Older children and adults can eat honey without concern because their digestive systems are mature enough to move the toxins out of the body, while the digestive system of a young baby cannot (source: Johns Hopkins All Children’s Hospital).
While the honey in this product is processed through commercial manufacturing, there are differences in the manufacturing process that can impact whether viable botulism spores can remain in these products (source: California Department of Public Health).
The American Academy of Pediatrics also recommends avoiding giving your baby processed foods containing honey.
Therefore, avoid feeding your infant any products that contain or may contain honey, even if they are store-bought and heavily processed until they are at least one year old. This is especially true because there is no established safe amount of honey for a child under one.
Let’s break this down a bit further in the table below.
|Age in Months
|Can My Baby Have Honey?
|No, honey is unsafe in all forms.
|Yes, your baby can have honey.
It is important to note that even other varieties of graham crackers, such as Cinnamon Sugar or Original flavor, can contain honey. Therefore, it is essential to always check the ingredient list on the packaging and avoid variations with any presence of honey.
For homemade graham crackers, make sure the recipe does not include honey.
My Baby Accidentally Ate a Honey Graham Cracker – What Should I Do?
If your baby accidentally ate a honey graham cracker, there is no need to panic. However, it is essential to be alert for certain symptoms.
For any product containing honey, such as honey graham crackers, there is a risk of your baby getting infant botulism, though the risk is likely relatively low.

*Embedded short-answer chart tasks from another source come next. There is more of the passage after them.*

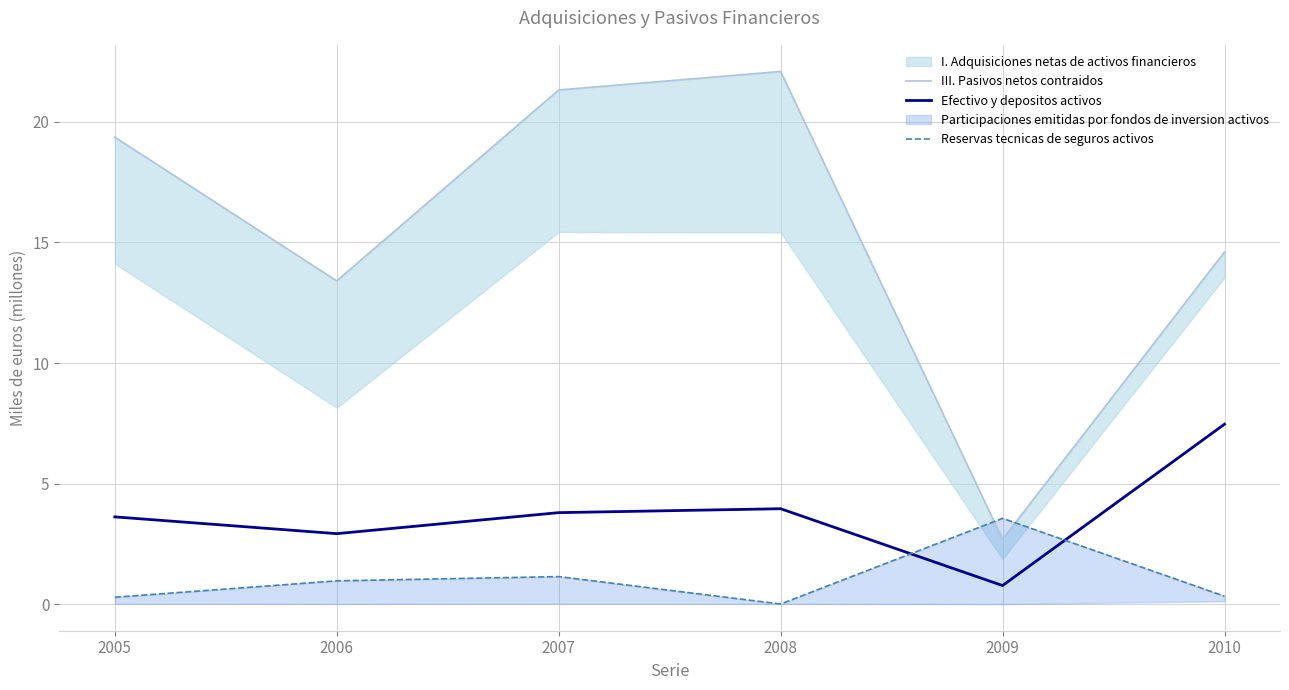

The Efectivo y depositos activos series shows 3.8 at 2007. True or false?

True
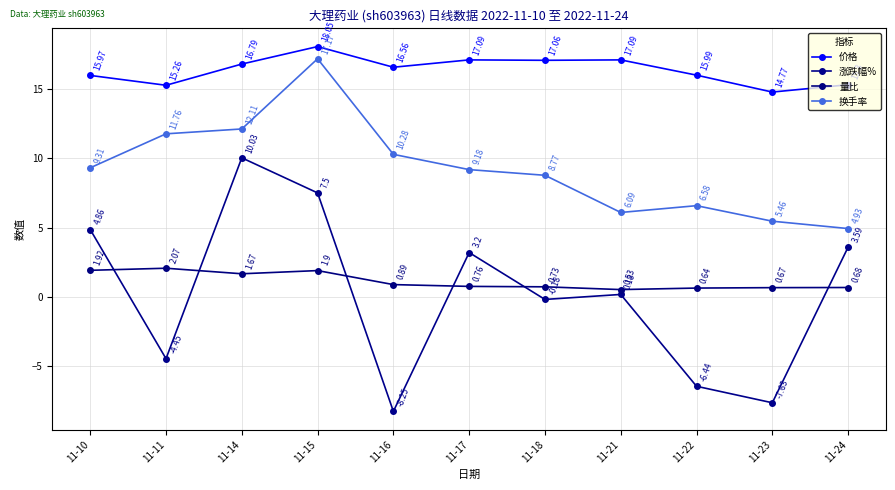

At which category is the sum across all series the highest?

11-15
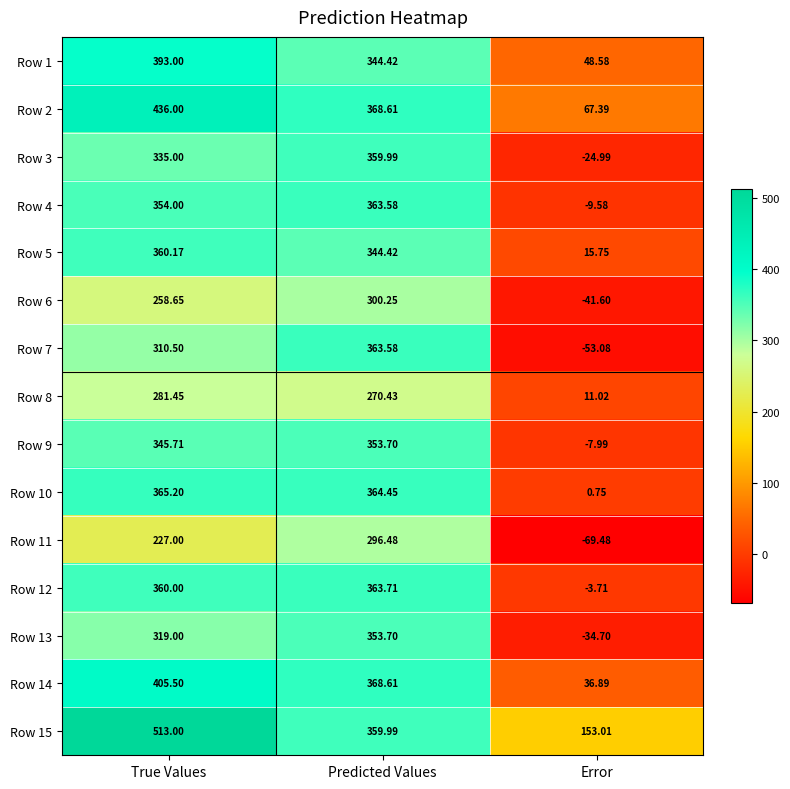

Which label corresponds to the smallest value in the chart?

Error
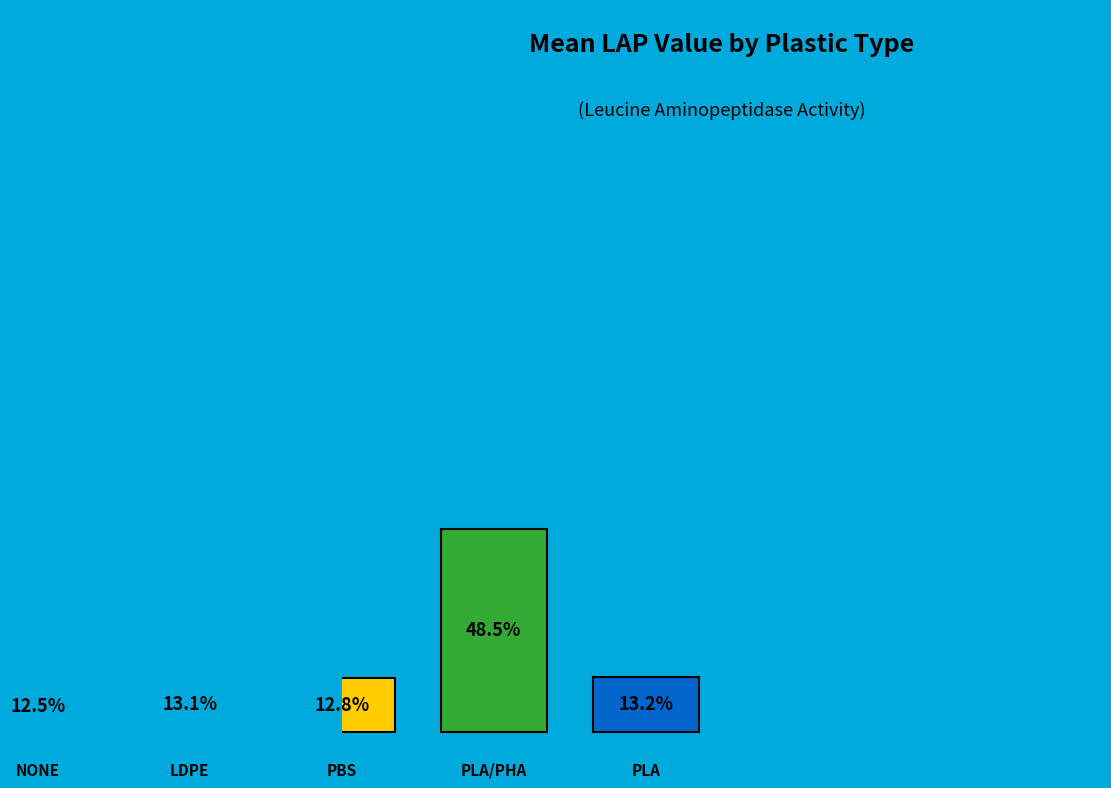

Is there any slice that represents more than half of the pie?

No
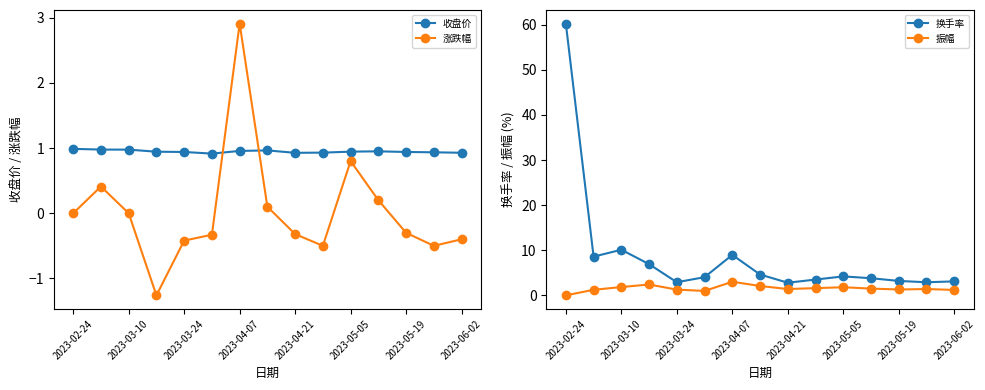

Rank the series by their maximum value, from lowest to highest.

收盘价, 涨跌幅, 振幅, 换手率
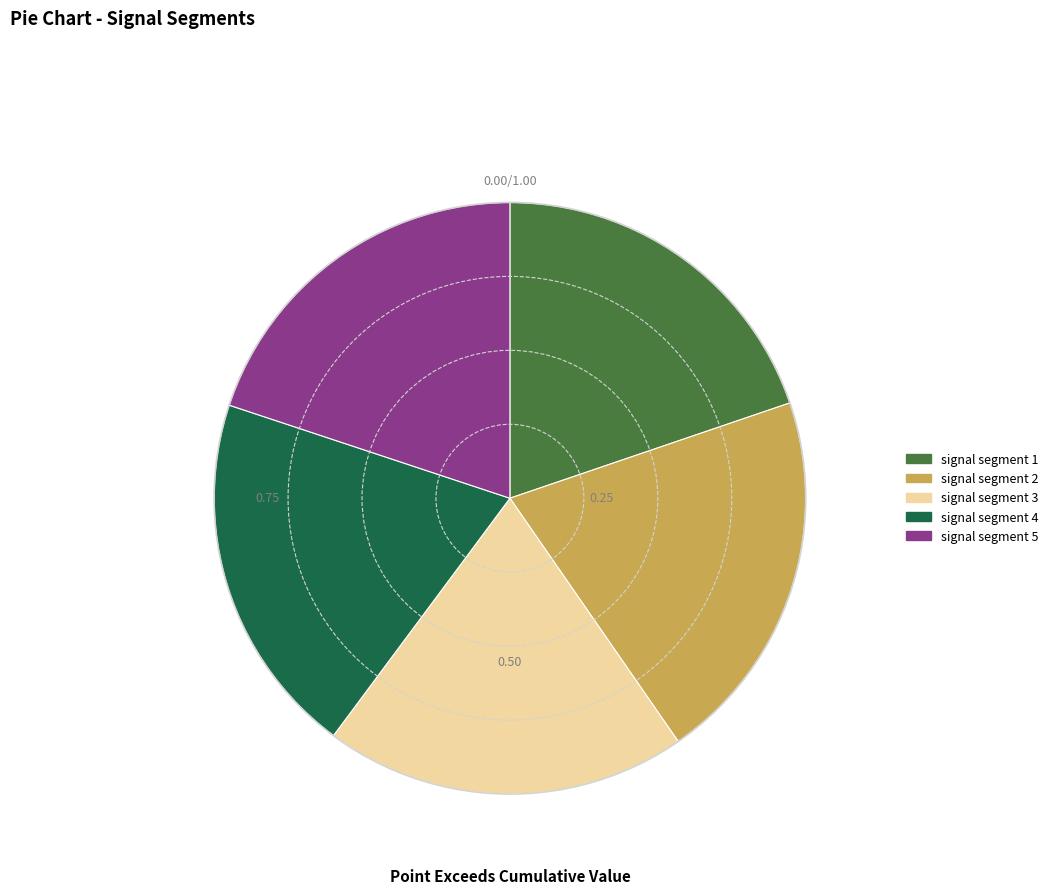

Does any single category account for the majority?

No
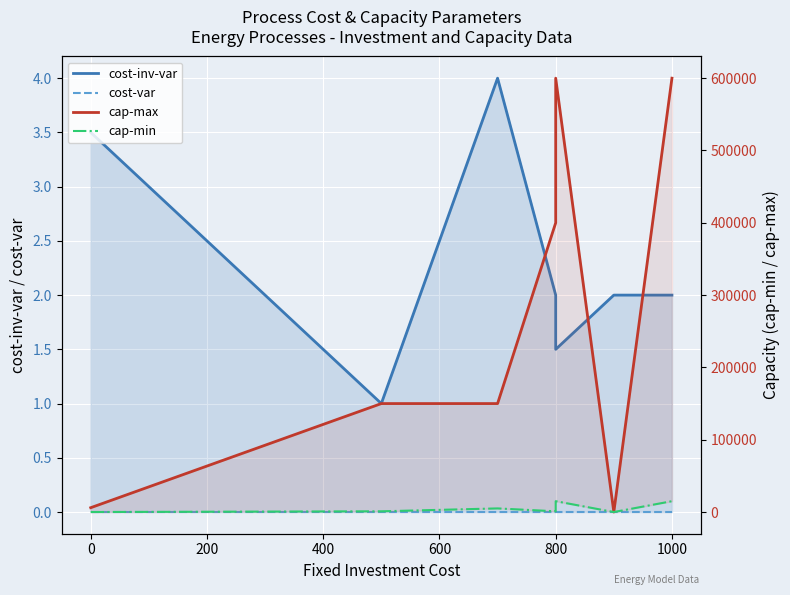

What is the highest value of the cap-max series?

600000.0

Moreover, none of the commercially available brands of these crackers disclose precisely how much honey is in their products.
Therefore, if they eat any amount of honey graham crackers, monitor for the following symptoms for a few weeks (source: California Department of Public Health). However, consult your pediatrician if you believe your baby has consumed very large amounts of honey graham crackers.
Signs and symptoms of botulism include poor feeding, flattened expression of the face, weak or altered cry, constipation, respiratory difficulty, and more (source: Centers for Disease Control and Prevention).
If you notice any of these symptoms, reach out to your baby’s pediatrician immediately. Likewise, if your baby is having difficulty breathing, seek medical attention immediately.
In conclusion, I hope this article served as a helpful guide for feeding your baby commercial products that contain honey, such as honey graham crackers.